На соседней делянке, по-бурлацки ухватившись за лямки, женщины тащили плуг. Смотреть на это было невозможно. «Так они до осени не вспашут», — подумал я, но о помощи умолчал. В полку машин нет, а лошади — на перевозке грузов или в батареях. Использовать их не по назначению строго запрещено. А помочь колхозникам надо. Посоветовался с командирами. Они все знали не хуже меня и только ждали моего молчаливого согласия, ведь приказами такое не делается. В общем, мы поняли друг друга — по ночам воины решили пахать землю и тут же взялись за дело.

Утром приехал генерал Ефремов. По дороге в штаб остановился в поле, как раз невдалеке от того места, где увидел меня. Подошел к крайней борозде и долго молча разглядывал блестевшие росой перевернутые пласты почвы. Потом взял горсть земли, размял ее своими сильными руками и даже зачем-то понюхал. Василий Владимирович был из рязанских крестьян, он знал, что такое — упустить дни сева...

— Твои вспахали? — обернувшись, спросил генерал.

Взгляд его показался мне добрым. Впрочем, увиливать от ответа я не собирался, да и не умел делать это.

— Мои.

— Вот и в других полках изловчились бы... Ну-ну...

И больше не сказал ни слова... [67]

В начале мая 1943 года лес у села Дальское огласился стуком топоров, громкими командами, песнями. Полк расквартировывался в просторных, рассчитанных на взвод шалашах с нарами, пирамидами и стеллажами для оружия, с кухнями и столовыми, одним словом, со всем, что требовалось для нормальной жизни и боевой учебы воинов.

**Суть задания:** Процитируйте часть исходного текста между словами «Утром приехал генерал» и «обернувшись, спросил генерал.» включительно.

**Представленные записи:**
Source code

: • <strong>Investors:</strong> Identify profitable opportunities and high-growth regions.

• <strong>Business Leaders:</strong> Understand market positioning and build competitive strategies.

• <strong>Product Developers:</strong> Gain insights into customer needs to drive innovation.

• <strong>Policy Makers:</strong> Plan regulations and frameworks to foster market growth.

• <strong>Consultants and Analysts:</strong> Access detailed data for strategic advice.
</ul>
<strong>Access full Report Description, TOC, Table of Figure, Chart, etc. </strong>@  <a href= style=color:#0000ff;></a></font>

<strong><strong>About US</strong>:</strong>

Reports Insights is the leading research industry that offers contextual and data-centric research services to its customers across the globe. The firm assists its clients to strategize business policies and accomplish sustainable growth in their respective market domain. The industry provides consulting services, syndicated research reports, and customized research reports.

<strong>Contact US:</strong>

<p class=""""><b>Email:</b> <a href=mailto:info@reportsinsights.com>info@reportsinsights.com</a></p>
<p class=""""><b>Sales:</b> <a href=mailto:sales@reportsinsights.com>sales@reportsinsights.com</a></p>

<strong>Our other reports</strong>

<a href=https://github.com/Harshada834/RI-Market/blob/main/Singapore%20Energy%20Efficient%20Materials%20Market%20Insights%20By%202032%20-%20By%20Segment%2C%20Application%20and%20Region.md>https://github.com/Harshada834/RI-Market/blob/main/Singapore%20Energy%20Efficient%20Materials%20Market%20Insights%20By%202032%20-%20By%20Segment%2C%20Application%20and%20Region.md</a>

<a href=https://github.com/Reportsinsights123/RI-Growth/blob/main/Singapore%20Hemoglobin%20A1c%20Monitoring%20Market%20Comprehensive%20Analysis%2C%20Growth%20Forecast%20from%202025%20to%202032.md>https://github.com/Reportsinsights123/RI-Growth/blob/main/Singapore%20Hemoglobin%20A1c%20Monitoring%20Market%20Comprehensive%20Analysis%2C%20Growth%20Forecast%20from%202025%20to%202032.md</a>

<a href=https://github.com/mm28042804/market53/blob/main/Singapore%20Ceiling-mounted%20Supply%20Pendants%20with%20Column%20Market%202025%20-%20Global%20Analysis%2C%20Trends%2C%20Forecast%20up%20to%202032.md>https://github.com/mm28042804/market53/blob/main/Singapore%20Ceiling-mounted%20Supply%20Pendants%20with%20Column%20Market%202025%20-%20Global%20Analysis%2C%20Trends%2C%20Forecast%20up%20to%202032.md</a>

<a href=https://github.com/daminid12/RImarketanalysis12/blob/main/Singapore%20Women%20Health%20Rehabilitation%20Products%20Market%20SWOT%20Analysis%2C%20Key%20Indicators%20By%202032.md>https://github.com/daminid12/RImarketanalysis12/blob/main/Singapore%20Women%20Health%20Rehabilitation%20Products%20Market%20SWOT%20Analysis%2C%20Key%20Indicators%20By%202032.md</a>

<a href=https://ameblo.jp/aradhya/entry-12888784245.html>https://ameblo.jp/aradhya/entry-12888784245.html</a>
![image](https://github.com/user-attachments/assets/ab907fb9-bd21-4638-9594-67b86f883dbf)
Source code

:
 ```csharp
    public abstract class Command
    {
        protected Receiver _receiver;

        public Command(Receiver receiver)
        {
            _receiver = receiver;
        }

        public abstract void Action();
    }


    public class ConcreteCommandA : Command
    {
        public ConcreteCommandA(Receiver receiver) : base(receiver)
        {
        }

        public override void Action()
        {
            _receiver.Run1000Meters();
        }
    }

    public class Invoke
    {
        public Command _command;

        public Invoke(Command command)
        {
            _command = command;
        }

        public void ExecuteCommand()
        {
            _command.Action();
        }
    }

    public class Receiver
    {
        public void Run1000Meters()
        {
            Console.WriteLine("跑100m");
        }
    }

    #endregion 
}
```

**Результат:**
Утром приехал генерал Ефремов. По дороге в штаб остановился в поле, как раз невдалеке от того места, где увидел меня. Подошел к крайней борозде и долго молча разглядывал блестевшие росой перевернутые пласты почвы. Потом взял горсть земли, размял ее своими сильными руками и даже зачем-то понюхал. Василий Владимирович был из рязанских крестьян, он знал, что такое — упустить дни сева...

— Твои вспахали? — обернувшись, спросил генерал.